Such machine-learning applications are also starting to find use in SETI, which has in recent years pivoted toward looking for a broader array of visible evidence for tool-using extraterrestrial species than before. Most in the field are on the lookout for such technosignatures, defined as “some remotely detectable signature of technology that we can characterize with astronomical instrumentation,” says Sofia Sheikh of the SETI Institute. This could be a radio signal, but other evidence could include things like optical laser pulses, giant space-based engineering projects, atmospheric pollution, or even artificial probes that make their way to our solar system. 

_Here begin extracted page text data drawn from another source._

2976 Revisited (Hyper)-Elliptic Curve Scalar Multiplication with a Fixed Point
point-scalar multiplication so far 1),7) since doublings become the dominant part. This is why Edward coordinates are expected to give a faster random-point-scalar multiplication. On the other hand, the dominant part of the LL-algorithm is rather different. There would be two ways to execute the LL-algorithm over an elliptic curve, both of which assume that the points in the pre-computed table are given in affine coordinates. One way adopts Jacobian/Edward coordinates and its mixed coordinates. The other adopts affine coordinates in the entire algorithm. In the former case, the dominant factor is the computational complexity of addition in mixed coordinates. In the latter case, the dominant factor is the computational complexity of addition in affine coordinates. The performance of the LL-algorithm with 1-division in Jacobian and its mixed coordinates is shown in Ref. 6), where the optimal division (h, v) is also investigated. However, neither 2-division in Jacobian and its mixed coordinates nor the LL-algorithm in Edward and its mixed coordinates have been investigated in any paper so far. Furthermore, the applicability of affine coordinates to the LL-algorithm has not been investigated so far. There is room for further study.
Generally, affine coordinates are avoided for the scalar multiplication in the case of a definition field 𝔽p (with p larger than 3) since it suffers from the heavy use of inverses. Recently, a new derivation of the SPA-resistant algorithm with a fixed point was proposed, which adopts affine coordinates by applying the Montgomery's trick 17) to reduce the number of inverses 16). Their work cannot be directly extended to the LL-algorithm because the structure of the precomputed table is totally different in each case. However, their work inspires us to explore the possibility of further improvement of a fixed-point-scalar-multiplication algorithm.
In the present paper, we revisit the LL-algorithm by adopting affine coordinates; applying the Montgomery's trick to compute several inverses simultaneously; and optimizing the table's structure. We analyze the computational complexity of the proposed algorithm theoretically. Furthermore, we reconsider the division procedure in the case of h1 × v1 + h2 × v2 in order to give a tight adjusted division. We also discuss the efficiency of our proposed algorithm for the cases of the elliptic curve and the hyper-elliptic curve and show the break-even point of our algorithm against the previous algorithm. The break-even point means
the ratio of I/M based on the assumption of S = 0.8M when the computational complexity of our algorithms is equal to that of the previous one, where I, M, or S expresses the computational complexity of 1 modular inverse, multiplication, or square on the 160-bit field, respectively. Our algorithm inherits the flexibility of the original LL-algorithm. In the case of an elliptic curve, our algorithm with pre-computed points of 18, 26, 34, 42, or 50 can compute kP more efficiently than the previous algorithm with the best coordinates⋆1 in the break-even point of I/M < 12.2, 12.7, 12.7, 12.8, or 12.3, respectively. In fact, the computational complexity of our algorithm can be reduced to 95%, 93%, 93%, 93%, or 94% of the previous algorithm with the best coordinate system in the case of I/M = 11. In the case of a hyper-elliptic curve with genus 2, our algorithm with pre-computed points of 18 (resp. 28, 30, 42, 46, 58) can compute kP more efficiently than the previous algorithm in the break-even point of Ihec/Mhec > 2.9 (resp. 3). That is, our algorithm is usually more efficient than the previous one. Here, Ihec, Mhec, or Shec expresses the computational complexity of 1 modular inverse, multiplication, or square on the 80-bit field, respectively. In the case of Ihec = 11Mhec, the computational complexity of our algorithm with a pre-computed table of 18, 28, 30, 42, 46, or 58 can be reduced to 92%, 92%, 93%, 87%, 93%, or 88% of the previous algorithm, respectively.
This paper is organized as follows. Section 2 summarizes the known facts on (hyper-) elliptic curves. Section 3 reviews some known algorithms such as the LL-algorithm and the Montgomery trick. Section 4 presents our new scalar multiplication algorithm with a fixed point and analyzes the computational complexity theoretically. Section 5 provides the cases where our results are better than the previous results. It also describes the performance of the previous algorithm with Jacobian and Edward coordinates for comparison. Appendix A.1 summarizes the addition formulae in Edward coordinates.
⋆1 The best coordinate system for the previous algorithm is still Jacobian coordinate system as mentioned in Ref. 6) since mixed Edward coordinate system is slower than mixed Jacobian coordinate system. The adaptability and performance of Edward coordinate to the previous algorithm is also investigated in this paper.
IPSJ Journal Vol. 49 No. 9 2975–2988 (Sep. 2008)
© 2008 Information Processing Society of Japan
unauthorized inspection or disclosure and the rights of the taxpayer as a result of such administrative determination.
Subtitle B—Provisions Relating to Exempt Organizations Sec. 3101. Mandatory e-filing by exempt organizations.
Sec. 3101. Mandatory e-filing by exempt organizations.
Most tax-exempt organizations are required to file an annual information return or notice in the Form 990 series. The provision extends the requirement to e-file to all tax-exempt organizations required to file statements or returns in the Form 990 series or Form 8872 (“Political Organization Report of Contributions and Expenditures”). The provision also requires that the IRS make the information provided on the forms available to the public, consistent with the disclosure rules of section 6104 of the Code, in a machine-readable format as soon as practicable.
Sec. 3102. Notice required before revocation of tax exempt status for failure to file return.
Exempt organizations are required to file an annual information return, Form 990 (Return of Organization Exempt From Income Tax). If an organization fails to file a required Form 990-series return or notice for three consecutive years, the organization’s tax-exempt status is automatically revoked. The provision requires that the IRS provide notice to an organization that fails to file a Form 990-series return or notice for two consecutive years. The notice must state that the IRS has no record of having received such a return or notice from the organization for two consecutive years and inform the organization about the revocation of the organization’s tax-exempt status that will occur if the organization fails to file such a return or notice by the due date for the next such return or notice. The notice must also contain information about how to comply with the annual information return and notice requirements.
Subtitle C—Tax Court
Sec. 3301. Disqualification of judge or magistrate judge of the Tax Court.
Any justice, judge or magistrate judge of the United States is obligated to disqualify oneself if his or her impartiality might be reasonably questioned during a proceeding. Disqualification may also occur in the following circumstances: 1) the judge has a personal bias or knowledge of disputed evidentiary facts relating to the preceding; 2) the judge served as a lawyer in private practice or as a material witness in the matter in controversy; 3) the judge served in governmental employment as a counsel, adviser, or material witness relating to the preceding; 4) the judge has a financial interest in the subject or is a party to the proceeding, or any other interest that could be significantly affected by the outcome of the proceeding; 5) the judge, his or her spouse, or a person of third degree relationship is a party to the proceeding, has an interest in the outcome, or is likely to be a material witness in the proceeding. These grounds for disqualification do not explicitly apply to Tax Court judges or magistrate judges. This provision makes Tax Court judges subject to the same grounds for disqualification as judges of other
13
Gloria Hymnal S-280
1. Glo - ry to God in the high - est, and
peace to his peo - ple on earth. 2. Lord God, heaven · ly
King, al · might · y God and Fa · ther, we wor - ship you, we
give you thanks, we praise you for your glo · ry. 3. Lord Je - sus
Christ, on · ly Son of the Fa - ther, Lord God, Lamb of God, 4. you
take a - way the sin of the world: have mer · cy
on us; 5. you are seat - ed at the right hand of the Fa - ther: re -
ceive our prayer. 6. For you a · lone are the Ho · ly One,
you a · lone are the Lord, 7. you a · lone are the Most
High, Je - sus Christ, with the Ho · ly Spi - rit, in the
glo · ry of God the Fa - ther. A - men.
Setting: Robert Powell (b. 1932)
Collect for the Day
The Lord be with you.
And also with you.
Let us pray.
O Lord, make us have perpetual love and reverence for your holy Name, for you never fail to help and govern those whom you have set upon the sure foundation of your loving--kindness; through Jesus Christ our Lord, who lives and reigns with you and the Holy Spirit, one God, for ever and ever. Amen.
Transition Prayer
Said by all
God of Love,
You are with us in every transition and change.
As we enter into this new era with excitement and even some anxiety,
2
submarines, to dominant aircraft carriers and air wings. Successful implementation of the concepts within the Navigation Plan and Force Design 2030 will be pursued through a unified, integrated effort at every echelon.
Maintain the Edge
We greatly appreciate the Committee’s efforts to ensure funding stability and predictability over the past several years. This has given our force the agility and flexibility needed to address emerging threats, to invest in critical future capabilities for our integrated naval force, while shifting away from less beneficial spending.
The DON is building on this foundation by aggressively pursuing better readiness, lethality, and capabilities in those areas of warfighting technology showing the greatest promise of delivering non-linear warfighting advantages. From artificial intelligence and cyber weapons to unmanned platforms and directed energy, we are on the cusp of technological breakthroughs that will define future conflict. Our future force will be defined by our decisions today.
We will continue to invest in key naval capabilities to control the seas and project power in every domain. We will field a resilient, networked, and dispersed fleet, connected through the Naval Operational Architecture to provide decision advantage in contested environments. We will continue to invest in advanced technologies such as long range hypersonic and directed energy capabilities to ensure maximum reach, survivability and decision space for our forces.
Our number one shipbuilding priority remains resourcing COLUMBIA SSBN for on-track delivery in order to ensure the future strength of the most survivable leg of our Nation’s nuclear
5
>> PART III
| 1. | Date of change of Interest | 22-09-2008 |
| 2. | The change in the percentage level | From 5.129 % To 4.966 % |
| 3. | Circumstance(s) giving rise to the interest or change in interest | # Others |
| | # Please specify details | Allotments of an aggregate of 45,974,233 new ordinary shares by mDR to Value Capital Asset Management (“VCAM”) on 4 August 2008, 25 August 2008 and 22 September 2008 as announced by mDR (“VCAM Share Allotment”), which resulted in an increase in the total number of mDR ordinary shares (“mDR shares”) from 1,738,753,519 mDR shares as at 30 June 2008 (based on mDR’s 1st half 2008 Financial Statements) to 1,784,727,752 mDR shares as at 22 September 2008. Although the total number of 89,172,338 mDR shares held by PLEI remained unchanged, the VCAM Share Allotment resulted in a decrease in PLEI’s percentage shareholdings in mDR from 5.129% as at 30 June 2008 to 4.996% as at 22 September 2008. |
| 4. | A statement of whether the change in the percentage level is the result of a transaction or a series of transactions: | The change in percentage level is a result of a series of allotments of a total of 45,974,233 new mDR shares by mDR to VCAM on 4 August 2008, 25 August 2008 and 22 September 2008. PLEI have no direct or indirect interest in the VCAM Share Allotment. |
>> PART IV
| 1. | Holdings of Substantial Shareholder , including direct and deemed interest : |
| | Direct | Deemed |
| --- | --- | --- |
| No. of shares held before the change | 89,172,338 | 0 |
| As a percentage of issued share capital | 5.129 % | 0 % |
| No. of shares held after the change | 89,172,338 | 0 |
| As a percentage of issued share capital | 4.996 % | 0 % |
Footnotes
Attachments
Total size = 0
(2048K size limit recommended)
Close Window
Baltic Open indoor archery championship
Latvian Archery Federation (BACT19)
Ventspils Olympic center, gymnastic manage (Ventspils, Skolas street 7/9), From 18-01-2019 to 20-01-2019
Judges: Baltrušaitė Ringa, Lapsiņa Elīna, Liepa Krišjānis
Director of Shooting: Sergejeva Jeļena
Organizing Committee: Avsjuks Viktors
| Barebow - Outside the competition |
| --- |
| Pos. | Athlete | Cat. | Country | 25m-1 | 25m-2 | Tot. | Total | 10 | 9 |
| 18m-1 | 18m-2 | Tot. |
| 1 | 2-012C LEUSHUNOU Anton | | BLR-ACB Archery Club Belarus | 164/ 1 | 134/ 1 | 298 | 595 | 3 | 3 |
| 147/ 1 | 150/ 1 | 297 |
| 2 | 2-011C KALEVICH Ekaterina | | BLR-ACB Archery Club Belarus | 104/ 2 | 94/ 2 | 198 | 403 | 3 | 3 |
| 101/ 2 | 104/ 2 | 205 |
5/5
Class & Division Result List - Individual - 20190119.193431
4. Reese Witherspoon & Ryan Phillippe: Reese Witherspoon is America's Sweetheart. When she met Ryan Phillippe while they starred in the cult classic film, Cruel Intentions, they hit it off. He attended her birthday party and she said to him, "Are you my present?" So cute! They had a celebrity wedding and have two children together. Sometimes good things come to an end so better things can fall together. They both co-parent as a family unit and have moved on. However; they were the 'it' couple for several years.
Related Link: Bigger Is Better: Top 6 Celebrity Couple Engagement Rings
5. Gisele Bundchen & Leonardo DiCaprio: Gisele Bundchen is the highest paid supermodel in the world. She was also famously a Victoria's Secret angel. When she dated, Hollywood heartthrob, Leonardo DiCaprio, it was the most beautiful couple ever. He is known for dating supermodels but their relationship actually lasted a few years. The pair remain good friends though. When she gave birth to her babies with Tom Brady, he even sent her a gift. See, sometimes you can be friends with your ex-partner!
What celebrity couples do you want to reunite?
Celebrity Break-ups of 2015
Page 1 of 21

At the Zwicky Transient Facility near San Diego, California, which continuously searches the entire night sky for brief flashes of light coming from unknown sources, engineers are teaching artificial intelligence how to identify features that would not be expected from natural phenomena. “It’s at that point that we can start asking questions,” says Ashish Mahabal, an astronomer and data scientist at Caltech. The answers to such questions could help reveal novel astronomical events or, just maybe, a star surrounded by enormous solar panels that feed an energy-intensive alien society. 

SETI researchers hope that by using such tools, they can help overcome some of their anthropocentric biases. Most recognize that our expectations of otherworldly beings are constrained by our own experience. For example, the search for signs of massive alien solar panels is often “based on this assumption that there’s always going to be an exponential need for energy,” says Sheikh. 

Because of all the avenues currently being explored, many scientists believe that answers to our questions about extraterrestrial life are not far off. Yet ultimately, the question of our cosmic loneliness is a philosophical one. 

For most of humanity’s history, we didn’t believe ourselves to be alone. We filled the heavens with gods, monsters, and mythic creatures. It is only in the modern age that our species has started to worry about its place in the universe. But whether or not any other part of it harbors life, the cosmos is our home. We can choose to be lonely or to embrace the beauty and wonder all around us.